Tuesday, May 29, 2012

Wendell Berry

Nathan Coulter deserves a full book review, though I may read more of the Port Royal series before eulogizing the initial offering. But briefly, I greatly enjoyed the book. I've paraphrased the quote below to a number of friends already, and was happy to find it requoted online since I thought the book was so good that I gave it away soon after reading it. Really, can you find a better recommendation than that???
Uncle Burley said hills always looked blue when you were far away from them. That was a pretty color for hills; the little houses and barns and fields looked so neat and quiet tucked against them. It made you want to be close to them. But he said that when you got close they were like the hills you’d left, and when you looked back your own hills were blue and you wanted to go back again.

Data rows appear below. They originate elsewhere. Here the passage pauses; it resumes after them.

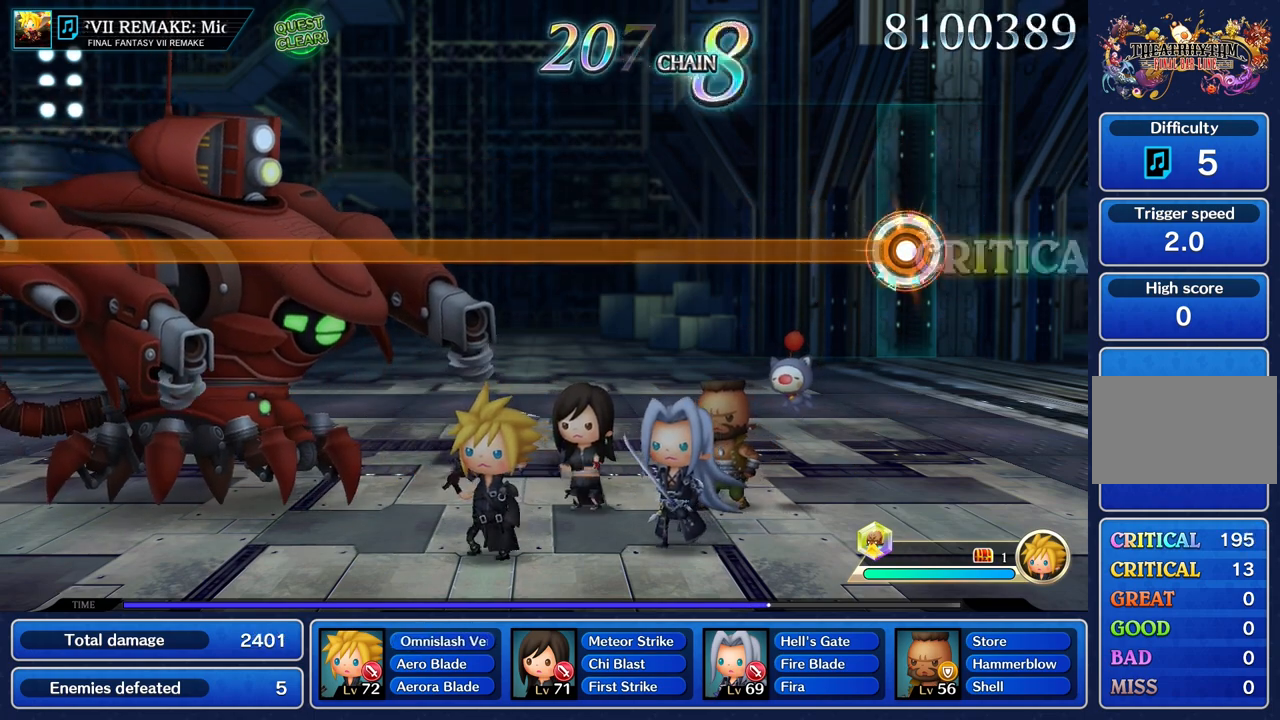
Gameplay with a controller (PlayStation layout); each line is a JSON object with the inputs held at the frame after it. "events" lists button and stick changes between this image and that frame as [ms after this image, input, new state], when the widget could be followed in between. Not read: L3 R3.
{"buttons": ["R1", "R2"], "left_stick": "center", "right_stick": "center", "events": []}
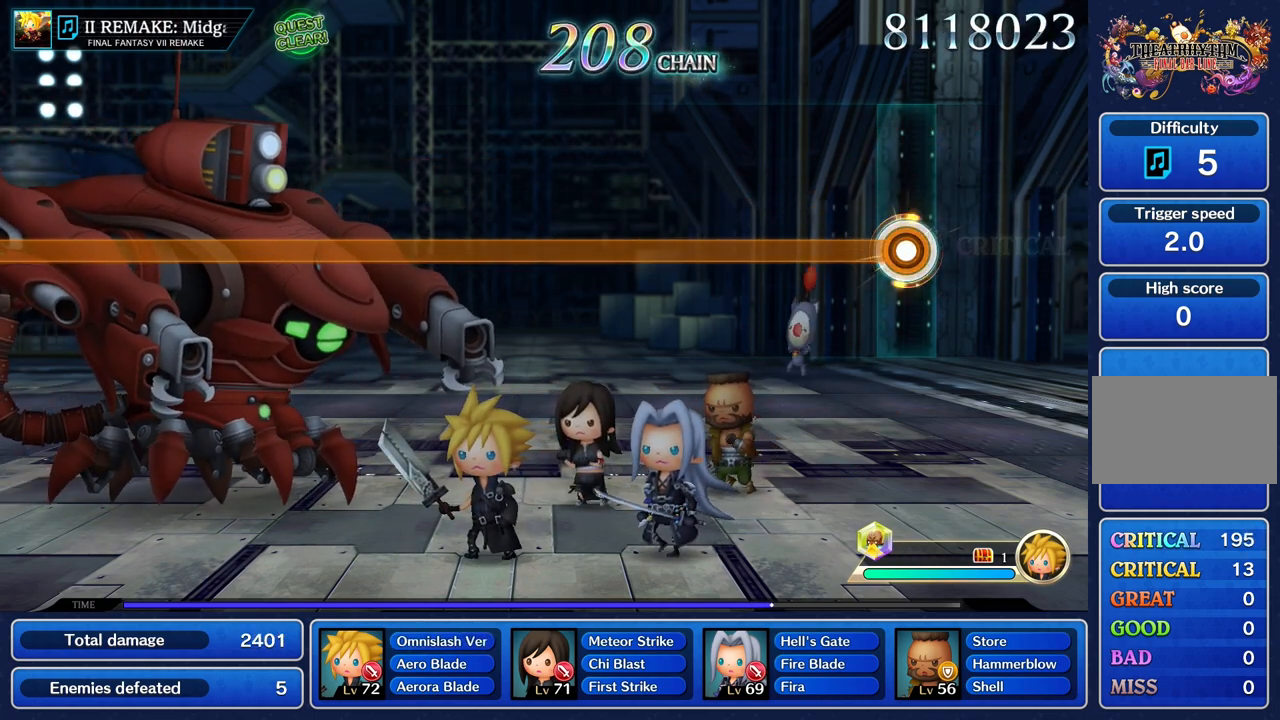
{"buttons": ["R1", "R2"], "left_stick": "center", "right_stick": "center", "events": []}
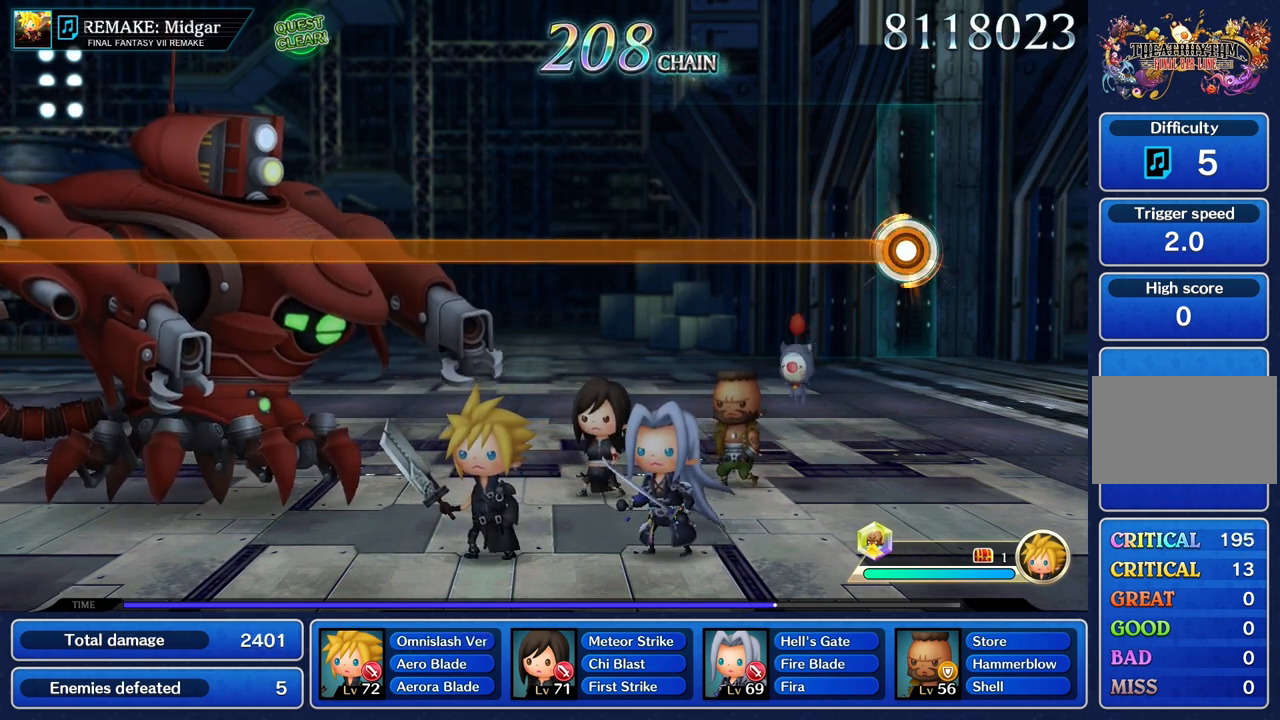
{"buttons": ["R1", "R2"], "left_stick": "center", "right_stick": "center", "events": []}
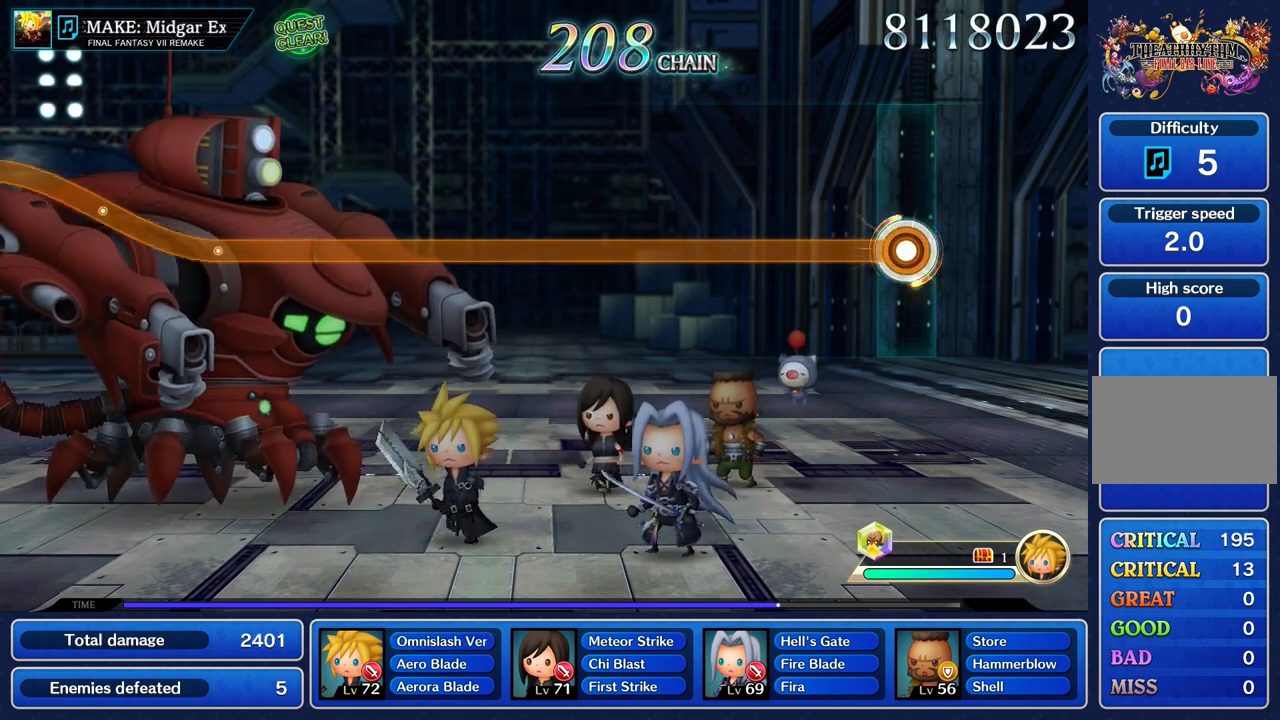
{"buttons": ["R1", "R2"], "left_stick": "center", "right_stick": "center", "events": []}
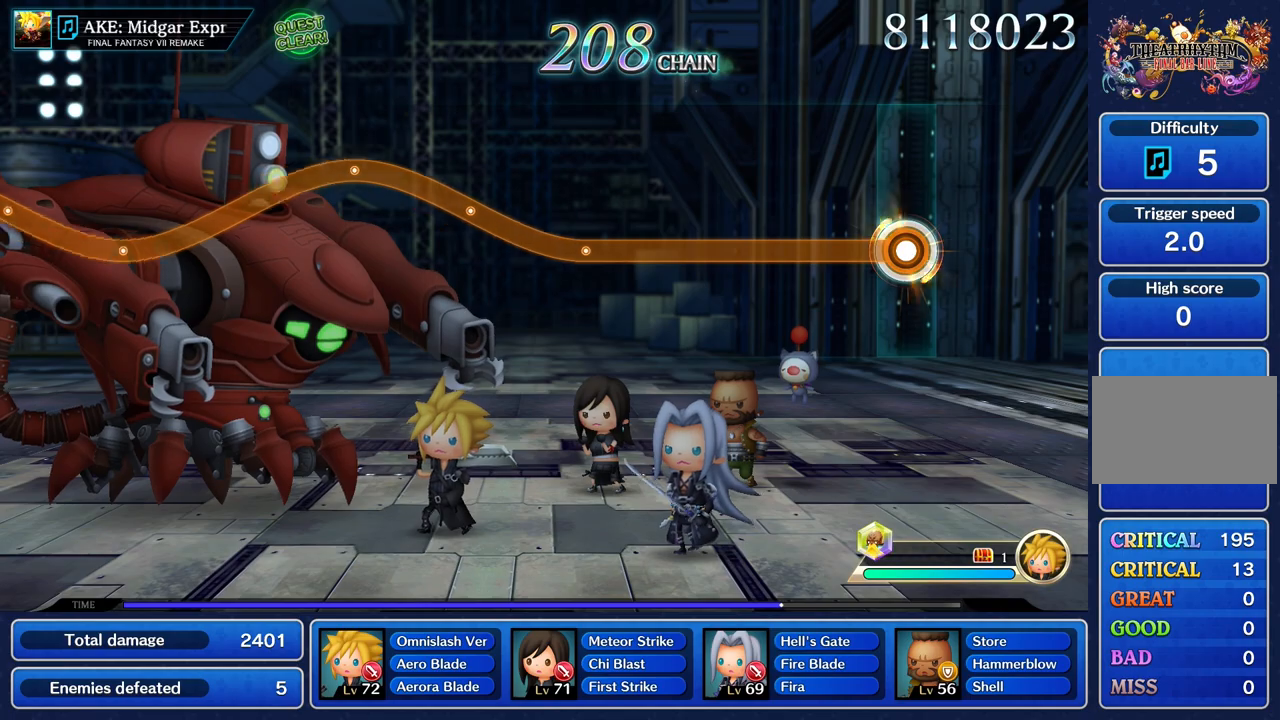
{"buttons": ["R1"], "left_stick": "up", "right_stick": "center", "events": [[417, "left_stick", "up"], [500, "R2", "up"]]}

He said he reckoned a man could wear himself out going back and forth.

E.B. White

This is just a quote, stolen from Esther ("from E. B. White, who is commenting on the centralization of schools and transportation to school via bus, in 1940"). I recently visited the Maritime Museum in Bath, Maine, where one of their more frequently referenced exhibits is a 20-minute video on lobstermen narrated by E.B. White. It was a unique treat to hear his narration of the day in the life of a lobsterman. There is something so practical and simple in appreciating our daily work even though the work of others can seem exotic by virtue of unfamiliarity, habitat or culture.
"Whether the improvement is general nobody knows. Certainly there is something lost. One thing that is lost is the mere business of walking to school, which is something in itself. In my community scholars still get round on the hoof. They pass our house at seven in the morning, clicking along in a ground-eating stride. Some of them make a four-mile trip to school--eight miles in all....In all the time I've been driving these roads I've never been asked for a ride, which is almost unbelievable considering the distances that must be covered, often in zero weather or in storm. Walking is natural for these children, just as motoring is for most others....I enjoy living among pedestrians who have an instinctive and habitual realization that there is more to a journey than the mere fact of the arrival. If the consolidated school served by busses destroys that in our children I don't know that we are ahead of the game after all."